Sibyl Colefax (1875 – 1950) was a British collector and interior designer and was professionally active in London.
At Onslow Square and Argyll House, she opened salons. Lady Oxford, Lady Asquith, Lady Cunard, and Lady Ottoline Morrell were her rivals as hostess. She continued to entertain on a small scale at her house, Lord North Street, London, after her husband Arthur Colefax died in 1936.

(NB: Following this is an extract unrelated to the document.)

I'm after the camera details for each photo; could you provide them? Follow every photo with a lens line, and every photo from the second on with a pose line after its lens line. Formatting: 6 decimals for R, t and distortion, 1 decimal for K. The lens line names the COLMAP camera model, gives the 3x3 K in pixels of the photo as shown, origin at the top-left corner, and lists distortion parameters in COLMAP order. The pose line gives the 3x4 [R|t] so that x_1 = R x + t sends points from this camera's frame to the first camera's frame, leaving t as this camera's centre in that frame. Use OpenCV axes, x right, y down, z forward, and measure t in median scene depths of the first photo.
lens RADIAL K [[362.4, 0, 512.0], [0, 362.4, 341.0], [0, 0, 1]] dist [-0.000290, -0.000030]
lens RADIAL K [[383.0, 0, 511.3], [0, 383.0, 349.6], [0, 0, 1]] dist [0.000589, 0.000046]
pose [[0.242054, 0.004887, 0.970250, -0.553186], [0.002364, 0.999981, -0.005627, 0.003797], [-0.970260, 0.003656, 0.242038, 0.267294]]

She began cultivating the Bloomsbury group of artists in 1922, and they regarded her with contempt. She started working as an interior decorator in 1933. Virginia Woolf gave the paper “Am I a Snob?” at the Memoir Club in 1936, mocking Colefax’s social pretensions, though the two remained friends.

She designed minutely detailed interiors in unusual colours as director of Colefax and Co, which she co-founded with John Fowler in 1934. Between the wars, Colefax worked as a “lady decorator” in London, “assisting” with decorating wealthy friends’ homes.
Before her association with Colefax, John Fowler, a prominent decorator, ran her shop on King’s Road in London, near Lady Colefax’s and Syrie Maugham’s homes. Both Maugham and Colefax had courted him to join their companies.
Sources
Byars, M., & Riley, T. (2004). The design encyclopedia. Laurence King Publishing.